Oración III: No abandones, Padre, a tu Iglesia, la familia que Tú constituiste; consérvale la vida, sálvala de sus enemigos interiores y exteriores, completa tus favores con ella y hazle signo permanente de tu misericordia. Te lo pedimos por Jesucristo, nuestro Señor. Amén.

 

Comentario del Salmo 137

Por Maximiliano García Cordero

El salmista parece hacerse eco de los sentimientos de gratitud del pueblo al ser liberado de la opresión babilónica. Así, alaba a Yahvé por el cumplimiento de sus antiguas promesas, lo que servirá para que todos los reyes de la tierra reconozcan su señorío y poder. Esta esperanza de conversión de las naciones aparece en Salmo 101,15-16 y en la segunda parte del libro de Isaías (cc. 40-66).

El poeta quiere declarar las alabanzas de su Dios ante los supuestos dioses [= delante de los ángeles] de las otras naciones (v. 1). Esto no quiere decir que reconozca las divinidades de los pueblos gentílicos, sino que se dispone a cantar las alabanzas de Yahvé en medio de un ambiente idolátrico, declarando su superioridad sobre todo lo que es objeto de adoración por parte de los gentiles. La liberación del pueblo israelita es una prueba del poder del nombre del Señor. Por ella reconocerán su soberanía todos los reyes de la tierra. Al ver el cumplimiento de las antiguas promesas, le reconocerán como Dios único y salvador.

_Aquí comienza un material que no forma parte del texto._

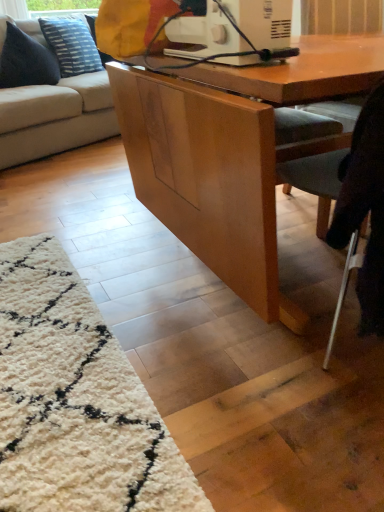
Where is `vacant space situated on the left part of light gray fabric chair at lower right`? Image resolution: width=384 pixels, height=512 pixels. vacant space situated on the left part of light gray fabric chair at lower right is located at coordinates (214, 354).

En efecto, por excelso y encumbrado que esté Yahvé en los cielos de los cielos, no se desentiende de los humildes, a los que dispensa su protección, mientras que al altivo y soberbio le conoce (le tiene ante sus ojos escrutadores), pero de lejos, pues no le dispensa su protección (v. 6). La distancia no impide que esté al tanto de sus inicuas acciones; pero su mirada, lejos de ser protectora, es justiciera y punitiva. El salmista tiene experiencia personal de la protección divina, que le salva de la angustia y, al mismo tiempo, castiga inexorablemente a sus enemigos (v. 7). Seguro del auxilio divino, pide a Yahvé que continúe favoreciéndole, cumpliendo así sus promesas. Israel es la obra de sus manos, y, en consecuencia, no debe dejarla incompleta, sino protegerla hasta que alcance la plenitud prevista en sus augustos designios (v. 8).